[Data extracted from a collection]
------------------------------------------------

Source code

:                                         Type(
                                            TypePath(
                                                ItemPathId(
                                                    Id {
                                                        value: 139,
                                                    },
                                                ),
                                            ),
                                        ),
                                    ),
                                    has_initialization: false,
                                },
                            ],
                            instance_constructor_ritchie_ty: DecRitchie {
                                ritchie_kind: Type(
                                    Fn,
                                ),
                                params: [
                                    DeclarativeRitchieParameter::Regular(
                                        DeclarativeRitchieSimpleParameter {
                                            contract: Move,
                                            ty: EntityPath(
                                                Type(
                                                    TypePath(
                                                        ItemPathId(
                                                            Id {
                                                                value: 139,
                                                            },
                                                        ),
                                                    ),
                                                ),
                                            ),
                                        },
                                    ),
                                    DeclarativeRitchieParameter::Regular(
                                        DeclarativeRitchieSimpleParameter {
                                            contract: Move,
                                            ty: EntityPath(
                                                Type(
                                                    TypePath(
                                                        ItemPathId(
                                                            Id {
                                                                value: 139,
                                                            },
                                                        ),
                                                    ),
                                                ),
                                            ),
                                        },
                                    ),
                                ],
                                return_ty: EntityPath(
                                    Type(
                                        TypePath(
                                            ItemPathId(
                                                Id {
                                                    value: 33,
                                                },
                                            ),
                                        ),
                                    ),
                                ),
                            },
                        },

------------------------------------------------

To do: All entries above should be duplicated exactly, none omitted.

Reply:
Source code

:                                         Type(
                                            TypePath(
                                                ItemPathId(
                                                    Id {
                                                        value: 139,
                                                    },
                                                ),
                                            ),
                                        ),
                                    ),
                                    has_initialization: false,
                                },
                            ],
                            instance_constructor_ritchie_ty: DecRitchie {
                                ritchie_kind: Type(
                                    Fn,
                                ),
                                params: [
                                    DeclarativeRitchieParameter::Regular(
                                        DeclarativeRitchieSimpleParameter {
                                            contract: Move,
                                            ty: EntityPath(
                                                Type(
                                                    TypePath(
                                                        ItemPathId(
                                                            Id {
                                                                value: 139,
                                                            },
                                                        ),
                                                    ),
                                                ),
                                            ),
                                        },
                                    ),
                                    DeclarativeRitchieParameter::Regular(
                                        DeclarativeRitchieSimpleParameter {
                                            contract: Move,
                                            ty: EntityPath(
                                                Type(
                                                    TypePath(
                                                        ItemPathId(
                                                            Id {
                                                                value: 139,
                                                            },
                                                        ),
                                                    ),
                                                ),
                                            ),
                                        },
                                    ),
                                ],
                                return_ty: EntityPath(
                                    Type(
                                        TypePath(
                                            ItemPathId(
                                                Id {
                                                    value: 33,
                                                },
                                            ),
                                        ),
                                    ),
                                ),
                            },
                        },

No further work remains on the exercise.